**REQUEST:** Extract the text from each item and reproduce every line as it appears, in the same order.

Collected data
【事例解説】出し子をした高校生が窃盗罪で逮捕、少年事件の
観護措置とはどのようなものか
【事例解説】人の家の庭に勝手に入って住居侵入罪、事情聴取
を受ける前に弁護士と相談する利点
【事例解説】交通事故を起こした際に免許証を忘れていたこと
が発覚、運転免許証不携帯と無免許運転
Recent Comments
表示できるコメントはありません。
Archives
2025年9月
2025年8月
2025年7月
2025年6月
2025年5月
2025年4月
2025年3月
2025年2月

**WRITTEN SOLUTION:**
【事例解説】出し子をした高校生が窃盗罪で逮捕、少年事件の
観護措置とはどのようなものか
【事例解説】人の家の庭に勝手に入って住居侵入罪、事情聴取
を受ける前に弁護士と相談する利点
【事例解説】交通事故を起こした際に免許証を忘れていたこと
が発覚、運転免許証不携帯と無免許運転
Recent Comments
表示できるコメントはありません。
Archives
2025年9月
2025年8月
2025年7月
2025年6月
2025年5月
2025年4月
2025年3月
2025年2月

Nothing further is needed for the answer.